[Opening INPUT DATA section]

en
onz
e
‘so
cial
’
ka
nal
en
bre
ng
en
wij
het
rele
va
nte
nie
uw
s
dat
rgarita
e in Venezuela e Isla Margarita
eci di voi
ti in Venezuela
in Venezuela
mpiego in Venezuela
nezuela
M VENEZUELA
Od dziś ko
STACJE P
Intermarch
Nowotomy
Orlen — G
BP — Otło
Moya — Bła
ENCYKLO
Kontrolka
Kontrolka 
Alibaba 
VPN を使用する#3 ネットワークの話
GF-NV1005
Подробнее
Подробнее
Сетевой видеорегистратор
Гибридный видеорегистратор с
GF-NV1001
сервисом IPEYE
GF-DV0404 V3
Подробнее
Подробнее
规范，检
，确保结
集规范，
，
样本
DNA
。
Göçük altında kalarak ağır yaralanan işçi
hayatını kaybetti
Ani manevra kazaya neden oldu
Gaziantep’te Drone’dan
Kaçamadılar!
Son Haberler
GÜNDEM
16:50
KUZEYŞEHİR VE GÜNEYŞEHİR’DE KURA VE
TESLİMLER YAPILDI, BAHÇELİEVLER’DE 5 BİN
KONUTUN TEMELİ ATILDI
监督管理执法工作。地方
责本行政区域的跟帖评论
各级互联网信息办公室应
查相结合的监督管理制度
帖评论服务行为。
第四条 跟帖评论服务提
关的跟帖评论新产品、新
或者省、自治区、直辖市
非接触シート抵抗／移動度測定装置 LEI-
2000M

[Closing INPUT DATA section]
[Opening INPUT DATA section]

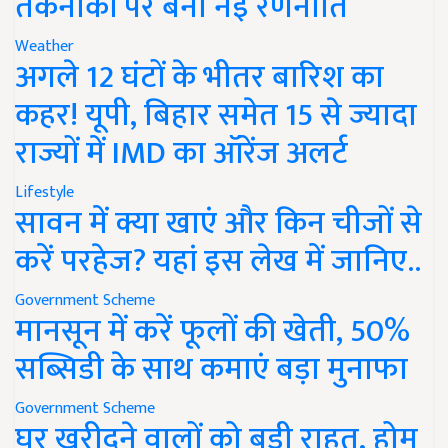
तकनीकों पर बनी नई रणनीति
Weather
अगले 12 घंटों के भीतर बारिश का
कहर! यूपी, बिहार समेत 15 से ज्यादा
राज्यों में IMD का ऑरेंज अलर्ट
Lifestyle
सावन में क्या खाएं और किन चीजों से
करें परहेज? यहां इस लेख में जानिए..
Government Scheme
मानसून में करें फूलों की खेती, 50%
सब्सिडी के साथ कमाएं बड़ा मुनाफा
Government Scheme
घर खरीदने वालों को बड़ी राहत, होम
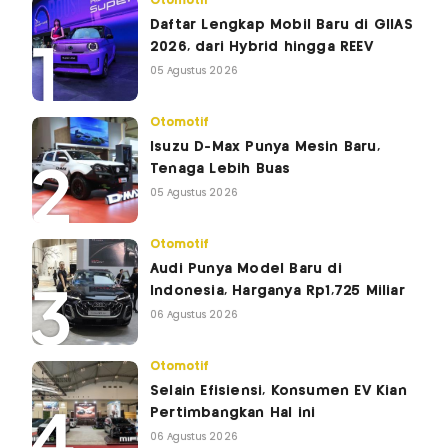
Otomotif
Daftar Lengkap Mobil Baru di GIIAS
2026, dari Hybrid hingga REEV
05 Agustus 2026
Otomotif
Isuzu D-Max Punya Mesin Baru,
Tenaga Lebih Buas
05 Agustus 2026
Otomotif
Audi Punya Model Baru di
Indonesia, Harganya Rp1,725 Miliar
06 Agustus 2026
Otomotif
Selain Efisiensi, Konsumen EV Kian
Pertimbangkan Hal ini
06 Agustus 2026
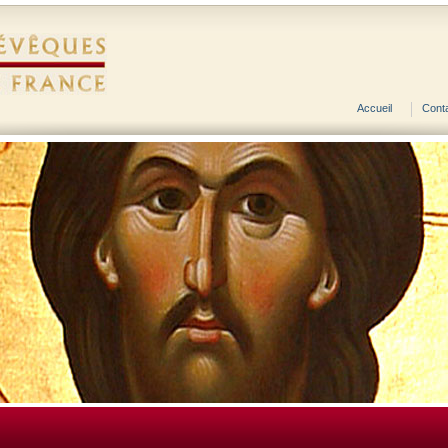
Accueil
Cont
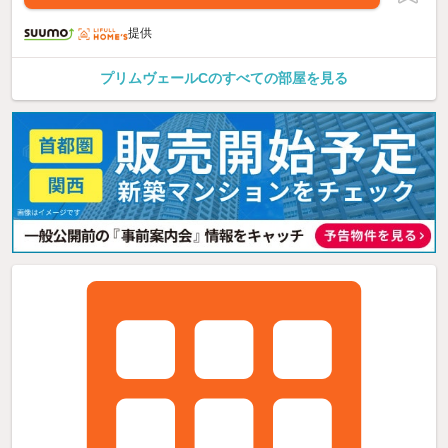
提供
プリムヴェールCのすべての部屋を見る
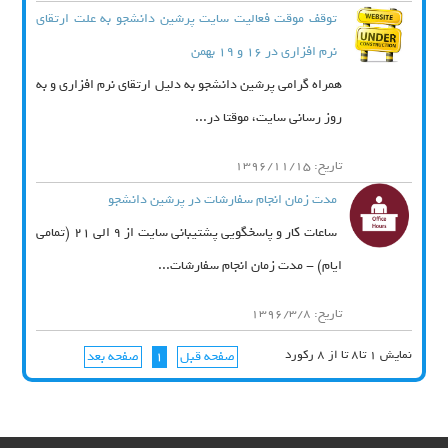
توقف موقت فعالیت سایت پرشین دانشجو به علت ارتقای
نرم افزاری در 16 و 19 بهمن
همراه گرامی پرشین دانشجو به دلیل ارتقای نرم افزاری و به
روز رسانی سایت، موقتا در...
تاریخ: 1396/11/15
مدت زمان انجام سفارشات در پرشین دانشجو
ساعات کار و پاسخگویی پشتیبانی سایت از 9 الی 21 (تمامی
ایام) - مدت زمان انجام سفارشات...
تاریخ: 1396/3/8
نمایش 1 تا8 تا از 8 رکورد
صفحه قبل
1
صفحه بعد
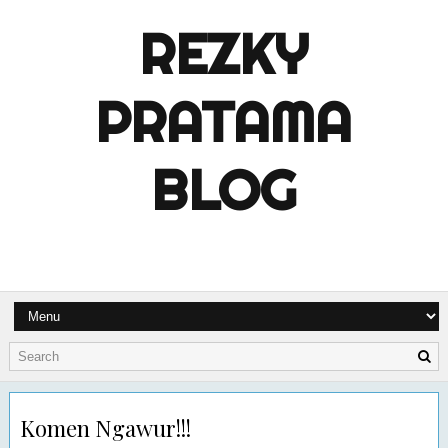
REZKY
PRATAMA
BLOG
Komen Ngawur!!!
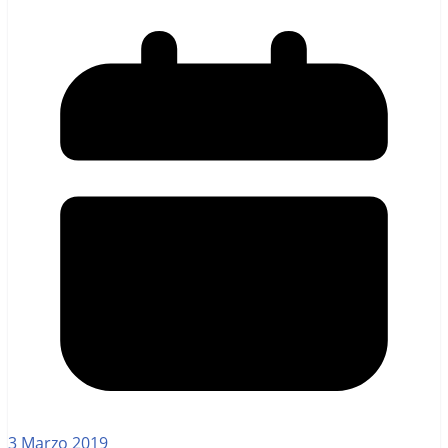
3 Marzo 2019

[Closing INPUT DATA section]
[Opening INPUT DATA section]

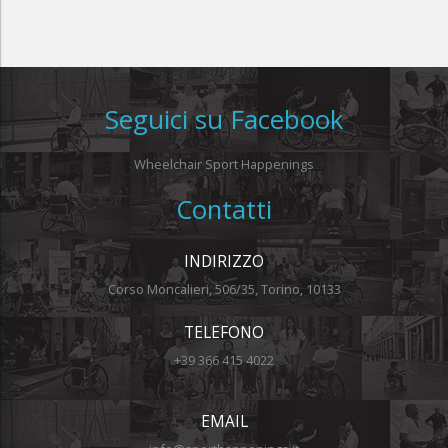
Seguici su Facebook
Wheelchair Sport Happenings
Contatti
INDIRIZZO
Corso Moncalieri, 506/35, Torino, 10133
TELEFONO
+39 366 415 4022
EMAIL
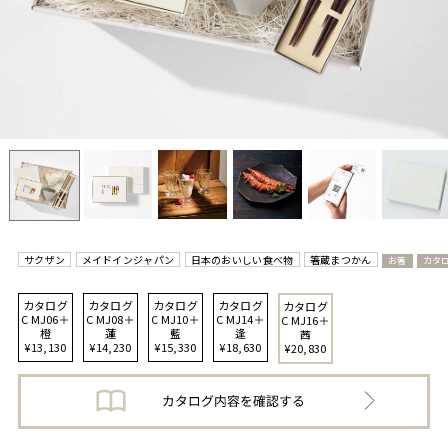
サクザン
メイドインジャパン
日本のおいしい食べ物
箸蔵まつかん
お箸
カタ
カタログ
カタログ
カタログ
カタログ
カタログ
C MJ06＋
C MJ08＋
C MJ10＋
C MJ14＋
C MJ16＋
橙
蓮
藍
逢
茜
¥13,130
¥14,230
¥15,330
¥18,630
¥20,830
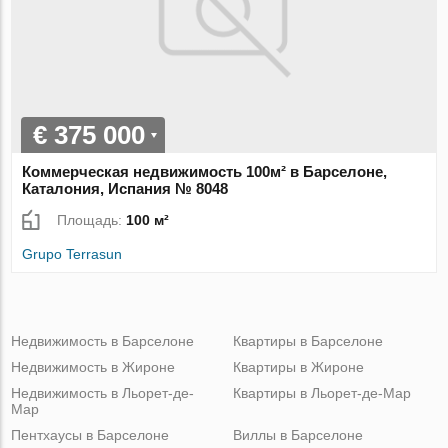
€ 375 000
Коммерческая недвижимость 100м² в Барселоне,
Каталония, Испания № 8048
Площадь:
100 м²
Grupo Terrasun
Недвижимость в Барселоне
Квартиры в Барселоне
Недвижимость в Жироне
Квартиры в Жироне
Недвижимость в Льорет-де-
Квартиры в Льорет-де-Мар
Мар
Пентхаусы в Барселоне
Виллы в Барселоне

[Closing INPUT DATA section]

AIM OF THE EXERCISE - How many lines in the records above contain the word "видеорегистратор"? Case counts, so give only the number.

WRITTEN ANSWER - 2